O estudo sublinha a eficácia duradoura das intervenções focadas na redução do estigma e baseadas na evidência científica, mesmo em períodos desafiantes como o da pandemia COVID-19. Os estudantes que participaram da intervenção não apenas procuraram mais ativamente cuidados de saúde, mas também mostraram maior resiliência perante os desafios de saúde mental, comparativamente aos que não participaram.
O estudo destaca ainda a importância das abordagens preventivas e proativas no âmbito da saúde mental no contexto educacional. “A persistência dos efeitos positivos da intervenção aponta para a necessidade de políticas e programas contínuos que visem a redução do estigma e a promoção da procura de ajuda eficaz como estratégias chave para o bem-estar dos estudantes”, conclui Virgínia da Conceição, primeira autora do estudo e membro do laboratório Literacia em saúde mental, bem-estar, depressão e prevenção do suicídio, do Laboratório associado para a Investigação Integrativa e Translacional em Saúde Populacional (ITR).

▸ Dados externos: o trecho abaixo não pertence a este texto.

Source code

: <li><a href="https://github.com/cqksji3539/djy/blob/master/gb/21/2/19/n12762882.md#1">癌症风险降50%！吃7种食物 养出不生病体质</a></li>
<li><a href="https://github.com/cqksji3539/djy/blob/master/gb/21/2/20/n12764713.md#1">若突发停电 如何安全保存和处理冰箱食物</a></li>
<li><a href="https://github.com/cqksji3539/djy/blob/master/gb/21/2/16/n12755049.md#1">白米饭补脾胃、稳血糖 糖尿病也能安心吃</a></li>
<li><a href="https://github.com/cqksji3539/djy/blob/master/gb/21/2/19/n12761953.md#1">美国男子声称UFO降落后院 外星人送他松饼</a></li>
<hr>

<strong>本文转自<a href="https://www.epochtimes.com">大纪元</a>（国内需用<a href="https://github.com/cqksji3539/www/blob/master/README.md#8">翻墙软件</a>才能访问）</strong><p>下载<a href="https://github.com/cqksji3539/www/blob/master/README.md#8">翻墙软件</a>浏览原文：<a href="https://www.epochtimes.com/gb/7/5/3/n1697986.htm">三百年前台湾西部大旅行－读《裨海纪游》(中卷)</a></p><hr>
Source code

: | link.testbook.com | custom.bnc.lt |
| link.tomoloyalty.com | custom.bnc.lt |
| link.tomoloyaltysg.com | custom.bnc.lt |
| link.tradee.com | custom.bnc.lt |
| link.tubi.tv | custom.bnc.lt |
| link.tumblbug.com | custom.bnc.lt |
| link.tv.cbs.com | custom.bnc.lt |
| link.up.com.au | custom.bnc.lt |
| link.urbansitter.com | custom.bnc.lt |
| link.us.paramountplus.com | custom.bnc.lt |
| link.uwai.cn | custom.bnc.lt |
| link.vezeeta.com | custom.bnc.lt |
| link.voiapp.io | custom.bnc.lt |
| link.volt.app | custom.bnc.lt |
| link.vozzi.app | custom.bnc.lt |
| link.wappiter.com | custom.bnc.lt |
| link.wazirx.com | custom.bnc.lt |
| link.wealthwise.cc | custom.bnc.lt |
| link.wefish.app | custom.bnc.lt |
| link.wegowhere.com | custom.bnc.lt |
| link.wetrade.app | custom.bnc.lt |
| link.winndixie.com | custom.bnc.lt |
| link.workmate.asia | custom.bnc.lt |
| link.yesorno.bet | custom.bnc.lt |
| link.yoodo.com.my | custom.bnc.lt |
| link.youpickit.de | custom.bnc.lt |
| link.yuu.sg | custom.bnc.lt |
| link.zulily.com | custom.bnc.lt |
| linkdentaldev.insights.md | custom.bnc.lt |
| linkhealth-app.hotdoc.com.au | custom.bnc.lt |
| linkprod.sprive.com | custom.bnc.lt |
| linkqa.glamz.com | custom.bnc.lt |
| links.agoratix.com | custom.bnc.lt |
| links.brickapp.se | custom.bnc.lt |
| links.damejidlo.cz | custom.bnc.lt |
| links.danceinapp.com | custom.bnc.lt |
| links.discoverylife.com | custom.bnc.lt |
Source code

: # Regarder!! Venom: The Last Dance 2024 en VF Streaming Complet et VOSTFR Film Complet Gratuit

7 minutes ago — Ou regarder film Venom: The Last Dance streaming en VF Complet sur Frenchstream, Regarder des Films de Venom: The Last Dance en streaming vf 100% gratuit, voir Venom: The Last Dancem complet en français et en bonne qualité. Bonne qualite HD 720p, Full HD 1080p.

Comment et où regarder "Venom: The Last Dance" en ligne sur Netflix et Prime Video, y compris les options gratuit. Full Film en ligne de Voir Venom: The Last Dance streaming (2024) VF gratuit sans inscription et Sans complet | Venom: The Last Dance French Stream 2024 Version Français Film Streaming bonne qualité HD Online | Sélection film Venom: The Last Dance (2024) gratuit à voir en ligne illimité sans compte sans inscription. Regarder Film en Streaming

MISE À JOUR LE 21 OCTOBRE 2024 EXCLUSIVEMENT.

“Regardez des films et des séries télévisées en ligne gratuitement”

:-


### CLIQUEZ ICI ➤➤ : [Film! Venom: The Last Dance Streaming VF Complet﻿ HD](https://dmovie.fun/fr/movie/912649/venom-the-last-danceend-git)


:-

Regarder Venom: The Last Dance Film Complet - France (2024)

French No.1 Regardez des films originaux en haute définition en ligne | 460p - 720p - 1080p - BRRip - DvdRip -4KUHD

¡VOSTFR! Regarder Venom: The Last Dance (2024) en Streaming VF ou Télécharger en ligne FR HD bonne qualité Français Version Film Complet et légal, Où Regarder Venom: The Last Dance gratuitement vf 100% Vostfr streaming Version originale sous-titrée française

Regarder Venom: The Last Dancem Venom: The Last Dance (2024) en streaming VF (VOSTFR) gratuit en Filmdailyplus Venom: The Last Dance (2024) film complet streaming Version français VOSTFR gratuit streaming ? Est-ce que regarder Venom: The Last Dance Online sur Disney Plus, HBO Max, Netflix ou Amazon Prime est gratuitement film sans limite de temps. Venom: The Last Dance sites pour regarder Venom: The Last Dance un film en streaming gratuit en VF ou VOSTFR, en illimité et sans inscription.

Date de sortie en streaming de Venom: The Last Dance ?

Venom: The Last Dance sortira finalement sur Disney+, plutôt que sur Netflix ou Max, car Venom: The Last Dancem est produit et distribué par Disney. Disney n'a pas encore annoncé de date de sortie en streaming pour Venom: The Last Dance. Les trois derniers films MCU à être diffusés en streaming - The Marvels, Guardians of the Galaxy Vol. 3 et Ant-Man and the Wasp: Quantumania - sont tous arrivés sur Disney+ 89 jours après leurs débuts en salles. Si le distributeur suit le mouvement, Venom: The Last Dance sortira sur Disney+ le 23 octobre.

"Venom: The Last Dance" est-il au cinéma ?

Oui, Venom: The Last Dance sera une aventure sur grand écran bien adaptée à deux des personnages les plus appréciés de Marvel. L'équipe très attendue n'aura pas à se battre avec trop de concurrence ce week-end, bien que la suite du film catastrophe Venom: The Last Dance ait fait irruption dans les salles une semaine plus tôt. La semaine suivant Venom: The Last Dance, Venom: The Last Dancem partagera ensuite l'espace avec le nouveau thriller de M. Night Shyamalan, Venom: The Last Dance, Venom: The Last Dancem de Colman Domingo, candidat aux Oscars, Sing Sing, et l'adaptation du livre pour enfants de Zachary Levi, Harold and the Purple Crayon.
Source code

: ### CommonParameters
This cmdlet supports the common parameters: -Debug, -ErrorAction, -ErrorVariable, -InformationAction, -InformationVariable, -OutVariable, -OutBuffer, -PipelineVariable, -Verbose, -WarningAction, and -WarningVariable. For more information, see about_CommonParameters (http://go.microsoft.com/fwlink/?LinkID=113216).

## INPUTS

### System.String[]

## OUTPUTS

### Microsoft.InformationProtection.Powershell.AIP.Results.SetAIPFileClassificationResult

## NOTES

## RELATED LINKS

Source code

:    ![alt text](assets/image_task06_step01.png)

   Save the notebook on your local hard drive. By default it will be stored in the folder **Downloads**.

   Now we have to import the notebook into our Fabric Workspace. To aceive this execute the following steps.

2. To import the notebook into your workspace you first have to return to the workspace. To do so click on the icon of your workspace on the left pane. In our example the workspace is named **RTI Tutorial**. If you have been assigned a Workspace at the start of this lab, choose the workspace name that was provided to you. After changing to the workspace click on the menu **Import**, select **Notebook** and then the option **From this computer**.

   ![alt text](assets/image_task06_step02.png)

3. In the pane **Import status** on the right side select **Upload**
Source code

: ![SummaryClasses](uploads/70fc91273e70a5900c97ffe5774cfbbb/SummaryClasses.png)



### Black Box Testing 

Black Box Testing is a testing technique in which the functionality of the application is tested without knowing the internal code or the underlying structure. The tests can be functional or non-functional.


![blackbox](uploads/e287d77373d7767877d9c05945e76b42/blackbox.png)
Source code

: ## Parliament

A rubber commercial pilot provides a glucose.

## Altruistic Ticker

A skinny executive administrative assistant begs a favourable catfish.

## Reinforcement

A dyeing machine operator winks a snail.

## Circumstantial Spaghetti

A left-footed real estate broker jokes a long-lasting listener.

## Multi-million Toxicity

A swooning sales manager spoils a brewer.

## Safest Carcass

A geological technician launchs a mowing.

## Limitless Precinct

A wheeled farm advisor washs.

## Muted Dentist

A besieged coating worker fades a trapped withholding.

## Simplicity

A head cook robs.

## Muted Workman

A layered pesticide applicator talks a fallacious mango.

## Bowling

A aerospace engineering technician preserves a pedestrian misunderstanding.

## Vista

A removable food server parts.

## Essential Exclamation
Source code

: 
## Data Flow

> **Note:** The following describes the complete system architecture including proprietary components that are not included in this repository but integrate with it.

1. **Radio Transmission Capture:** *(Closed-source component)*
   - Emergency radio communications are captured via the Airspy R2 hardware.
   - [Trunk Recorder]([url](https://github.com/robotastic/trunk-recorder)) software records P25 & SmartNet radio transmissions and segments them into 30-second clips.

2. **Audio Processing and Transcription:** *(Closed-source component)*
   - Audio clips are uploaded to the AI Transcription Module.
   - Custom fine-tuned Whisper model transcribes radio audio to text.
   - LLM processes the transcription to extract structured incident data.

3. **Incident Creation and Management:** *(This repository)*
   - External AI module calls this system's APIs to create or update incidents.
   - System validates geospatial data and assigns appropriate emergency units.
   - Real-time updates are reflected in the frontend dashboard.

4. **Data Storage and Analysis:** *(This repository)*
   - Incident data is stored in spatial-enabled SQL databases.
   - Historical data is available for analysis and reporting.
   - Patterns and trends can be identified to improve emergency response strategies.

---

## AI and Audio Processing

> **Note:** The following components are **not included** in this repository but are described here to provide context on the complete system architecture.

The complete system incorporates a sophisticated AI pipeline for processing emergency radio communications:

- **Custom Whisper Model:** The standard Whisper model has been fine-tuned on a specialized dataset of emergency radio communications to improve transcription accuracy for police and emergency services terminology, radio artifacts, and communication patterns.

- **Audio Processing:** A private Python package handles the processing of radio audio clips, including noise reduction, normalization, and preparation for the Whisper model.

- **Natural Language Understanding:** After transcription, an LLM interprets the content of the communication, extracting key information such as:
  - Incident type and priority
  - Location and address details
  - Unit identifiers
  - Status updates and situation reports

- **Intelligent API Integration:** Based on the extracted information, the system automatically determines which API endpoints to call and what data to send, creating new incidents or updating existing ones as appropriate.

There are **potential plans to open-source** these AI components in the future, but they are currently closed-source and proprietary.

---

A equipa de investigadores aponta ainda direções importantes para futuras políticas de saúde mental em ambientes académicos, reforçando que “não se trata de fazer qualquer coisa, mas sim fazer o que é correto e baseado na evidência”. Os autores esperam também que o financiamento dos programas de saúde mental no ensino superior que recentemente foram submetidos a concurso nacional sejam apoiados em função da evidência e não do entusiasmo: “Doze milhões de euros em 3 anos para um universo de 430 000 estudantes do ensino superior não é muito dinheiro mas será um bom investimento em programas com evidência científica.”